Text block ::
════════
At this present moment, it’s a good time to be a fan of Giamatti’s manic fury. Billions just ended its seven-season run on Showtime, so there’s all of that for you to catch up on. Giamatti has also joined the second-season cast of the Spanish demon series 30 Coins, currently airing on Max, where he plays a goatee-sporting bald billionaire.

But at this very moment, there is no better place to get your Giamatti fix than in Payne’s most recent film, The Holdovers. The Holdovers might be the most perfect Giamatti-delivery vehicle we’ve gotten in a long time, one that understands that he’s best when his talents for yelling are mixed with deep pathos. It’s also the one that could (and arguably should) finally win him an Oscar.

In the Christmastime period flick, set in 1970, Giamatti plays Paul Hunham, a classics teacher at a fancy Massachusetts boarding school called Barton. Everyone hates Paul, and it’s not because he smells like fish (which he does) or has a lazy eye (which he also does). Paul is almost hilariously irascible. He wields insults with jolly fervor, taking down the smarmy teens in his class. He calls them “troglodyte” and “snarling Visigoths” while he hands out Ds and Fs, much to these little ingrates’ dismay.

The kids resent him for standing in their path as they try to slack off on their way to the Ivy League, but the adults at the school don’t like him either. He pisses off the headmaster by flunking a powerful donor’s son, and the other teachers find his stridency annoying. The fact that no one has any affection for Paul—and that he rarely leaves campus—gets him stuck with the job of watching the students who have nowhere to go over the holidays.

While there’s a group of these Christmas orphans at the beginning, eventually it’s just Paul alone with young smartass Angus (newcomer Dominic Sessa) and Mary Lamb (the wonderful Da’Vine Joy Randolph), the cafeteria manager whose son, an alum, was recently killed in Vietnam.
════════
What needs to be done ::
From the text about Giamatti and The Holdovers, write out word for word the part that opens with the words containing "The kids resent" and closes with "over the holidays.".

Dataset excerpts ::
════════
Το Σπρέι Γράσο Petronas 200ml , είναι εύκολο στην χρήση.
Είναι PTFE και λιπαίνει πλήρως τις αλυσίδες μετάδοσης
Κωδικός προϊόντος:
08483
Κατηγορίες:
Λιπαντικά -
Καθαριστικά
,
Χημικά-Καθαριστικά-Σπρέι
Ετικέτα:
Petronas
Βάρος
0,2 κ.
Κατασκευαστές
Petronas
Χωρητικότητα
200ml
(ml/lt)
════════
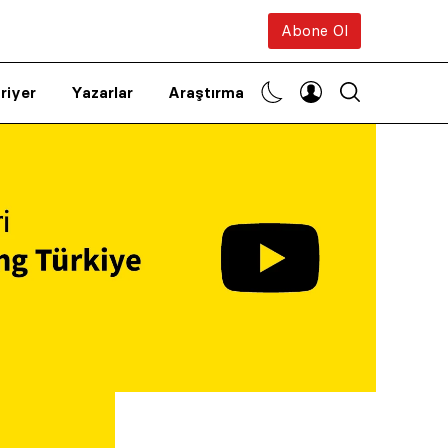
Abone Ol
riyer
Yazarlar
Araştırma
════════
Answer to this task ::
The kids resent him for standing in their path as they try to slack off on their way to the Ivy League, but the adults at the school don’t like him either. He pisses off the headmaster by flunking a powerful donor’s son, and the other teachers find his stridency annoying. The fact that no one has any affection for Paul—and that he rarely leaves campus—gets him stuck with the job of watching the students who have nowhere to go over the holidays.